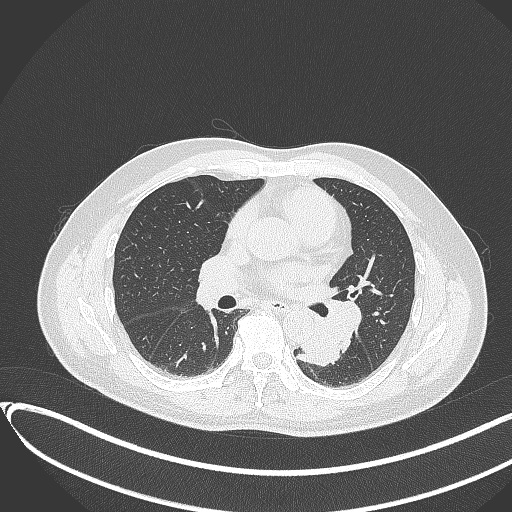
Chest CT, one axial slice. Position 182 of 417 along the scan axis. Lung window (W 1500 / L -600 HU). 1 mm slice thickness. 512 × 512 image matrix, field of view 400 × 400 mm. Male patient, age 54 years. From the clinical record (not read from this slice): clinical TNM (as recorded): T3 N0 M0.
Annotated regions visible in this slice (rectangle marked by the reading radiologist):
- lung tumour (recorded histology: squamous cell carcinoma): box from (x=294, y=317) to (x=341, y=367) px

━━━━━━━━━━━━━━━━

Directions for this task:
Which of the lines above hold the word "from"? Copy each one.

Result of this exercise:
Chest CT, one axial slice. Position 182 of 417 along the scan axis. Lung window (W 1500 / L -600 HU). 1 mm slice thickness. 512 × 512 image matrix, field of view 400 × 400 mm. Male patient, age 54 years. From the clinical record (not read from this slice): clinical TNM (as recorded): T3 N0 M0.
- lung tumour (recorded histology: squamous cell carcinoma): box from (x=294, y=317) to (x=341, y=367) px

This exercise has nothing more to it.